WORK TO BE COMPLETED:
What the task requires is each entry, restated exactly.

Saved entries:
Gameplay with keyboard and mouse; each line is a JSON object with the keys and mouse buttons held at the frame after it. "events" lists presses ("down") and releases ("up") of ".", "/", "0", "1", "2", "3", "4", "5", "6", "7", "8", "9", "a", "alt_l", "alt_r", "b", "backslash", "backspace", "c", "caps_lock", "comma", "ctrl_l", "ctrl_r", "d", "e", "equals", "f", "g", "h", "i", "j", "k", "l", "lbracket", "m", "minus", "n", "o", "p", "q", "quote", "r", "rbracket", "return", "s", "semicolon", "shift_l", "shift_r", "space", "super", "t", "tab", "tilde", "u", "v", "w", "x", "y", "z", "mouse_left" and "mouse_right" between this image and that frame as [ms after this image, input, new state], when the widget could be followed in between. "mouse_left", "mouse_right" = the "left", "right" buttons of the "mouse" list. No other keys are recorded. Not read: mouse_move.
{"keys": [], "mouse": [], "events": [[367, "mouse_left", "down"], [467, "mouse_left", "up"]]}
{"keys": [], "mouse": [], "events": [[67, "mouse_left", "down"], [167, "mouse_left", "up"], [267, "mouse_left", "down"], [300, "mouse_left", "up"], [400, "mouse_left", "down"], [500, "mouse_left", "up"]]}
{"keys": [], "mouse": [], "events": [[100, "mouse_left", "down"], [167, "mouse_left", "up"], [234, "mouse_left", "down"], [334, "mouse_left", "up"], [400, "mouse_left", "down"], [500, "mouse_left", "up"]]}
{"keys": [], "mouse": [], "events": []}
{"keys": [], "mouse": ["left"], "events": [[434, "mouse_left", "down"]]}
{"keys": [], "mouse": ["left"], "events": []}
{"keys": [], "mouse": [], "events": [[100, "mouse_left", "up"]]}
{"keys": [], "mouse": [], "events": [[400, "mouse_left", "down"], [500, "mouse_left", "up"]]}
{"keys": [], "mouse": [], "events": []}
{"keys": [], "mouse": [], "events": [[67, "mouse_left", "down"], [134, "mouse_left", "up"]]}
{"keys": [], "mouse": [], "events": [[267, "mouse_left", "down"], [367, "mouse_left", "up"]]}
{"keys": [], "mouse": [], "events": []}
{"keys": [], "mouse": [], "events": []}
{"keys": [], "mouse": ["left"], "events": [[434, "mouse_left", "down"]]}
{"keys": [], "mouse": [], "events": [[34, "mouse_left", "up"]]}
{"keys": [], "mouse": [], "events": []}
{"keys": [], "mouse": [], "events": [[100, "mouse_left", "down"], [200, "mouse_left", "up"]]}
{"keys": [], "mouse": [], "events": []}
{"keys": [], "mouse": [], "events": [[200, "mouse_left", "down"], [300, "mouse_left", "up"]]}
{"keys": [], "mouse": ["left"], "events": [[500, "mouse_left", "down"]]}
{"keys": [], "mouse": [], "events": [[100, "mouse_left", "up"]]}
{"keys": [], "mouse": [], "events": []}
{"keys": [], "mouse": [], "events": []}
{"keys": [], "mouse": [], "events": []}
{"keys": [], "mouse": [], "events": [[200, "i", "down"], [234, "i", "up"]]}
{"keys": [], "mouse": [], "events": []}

ANSWER FOR THE TASK:
Gameplay with keyboard and mouse; each line is a JSON object with the keys and mouse buttons held at the frame after it. "events" lists presses ("down") and releases ("up") of ".", "/", "0", "1", "2", "3", "4", "5", "6", "7", "8", "9", "a", "alt_l", "alt_r", "b", "backslash", "backspace", "c", "caps_lock", "comma", "ctrl_l", "ctrl_r", "d", "e", "equals", "f", "g", "h", "i", "j", "k", "l", "lbracket", "m", "minus", "n", "o", "p", "q", "quote", "r", "rbracket", "return", "s", "semicolon", "shift_l", "shift_r", "space", "super", "t", "tab", "tilde", "u", "v", "w", "x", "y", "z", "mouse_left" and "mouse_right" between this image and that frame as [ms after this image, input, new state], when the widget could be followed in between. "mouse_left", "mouse_right" = the "left", "right" buttons of the "mouse" list. No other keys are recorded. Not read: mouse_move.
{"keys": [], "mouse": [], "events": [[367, "mouse_left", "down"], [467, "mouse_left", "up"]]}
{"keys": [], "mouse": [], "events": [[67, "mouse_left", "down"], [167, "mouse_left", "up"], [267, "mouse_left", "down"], [300, "mouse_left", "up"], [400, "mouse_left", "down"], [500, "mouse_left", "up"]]}
{"keys": [], "mouse": [], "events": [[100, "mouse_left", "down"], [167, "mouse_left", "up"], [234, "mouse_left", "down"], [334, "mouse_left", "up"], [400, "mouse_left", "down"], [500, "mouse_left", "up"]]}
{"keys": [], "mouse": [], "events": []}
{"keys": [], "mouse": ["left"], "events": [[434, "mouse_left", "down"]]}
{"keys": [], "mouse": ["left"], "events": []}
{"keys": [], "mouse": [], "events": [[100, "mouse_left", "up"]]}
{"keys": [], "mouse": [], "events": [[400, "mouse_left", "down"], [500, "mouse_left", "up"]]}
{"keys": [], "mouse": [], "events": []}
{"keys": [], "mouse": [], "events": [[67, "mouse_left", "down"], [134, "mouse_left", "up"]]}
{"keys": [], "mouse": [], "events": [[267, "mouse_left", "down"], [367, "mouse_left", "up"]]}
{"keys": [], "mouse": [], "events": []}
{"keys": [], "mouse": [], "events": []}
{"keys": [], "mouse": ["left"], "events": [[434, "mouse_left", "down"]]}
{"keys": [], "mouse": [], "events": [[34, "mouse_left", "up"]]}
{"keys": [], "mouse": [], "events": []}
{"keys": [], "mouse": [], "events": [[100, "mouse_left", "down"], [200, "mouse_left", "up"]]}
{"keys": [], "mouse": [], "events": []}
{"keys": [], "mouse": [], "events": [[200, "mouse_left", "down"], [300, "mouse_left", "up"]]}
{"keys": [], "mouse": ["left"], "events": [[500, "mouse_left", "down"]]}
{"keys": [], "mouse": [], "events": [[100, "mouse_left", "up"]]}
{"keys": [], "mouse": [], "events": []}
{"keys": [], "mouse": [], "events": []}
{"keys": [], "mouse": [], "events": []}
{"keys": [], "mouse": [], "events": [[200, "i", "down"], [234, "i", "up"]]}
{"keys": [], "mouse": [], "events": []}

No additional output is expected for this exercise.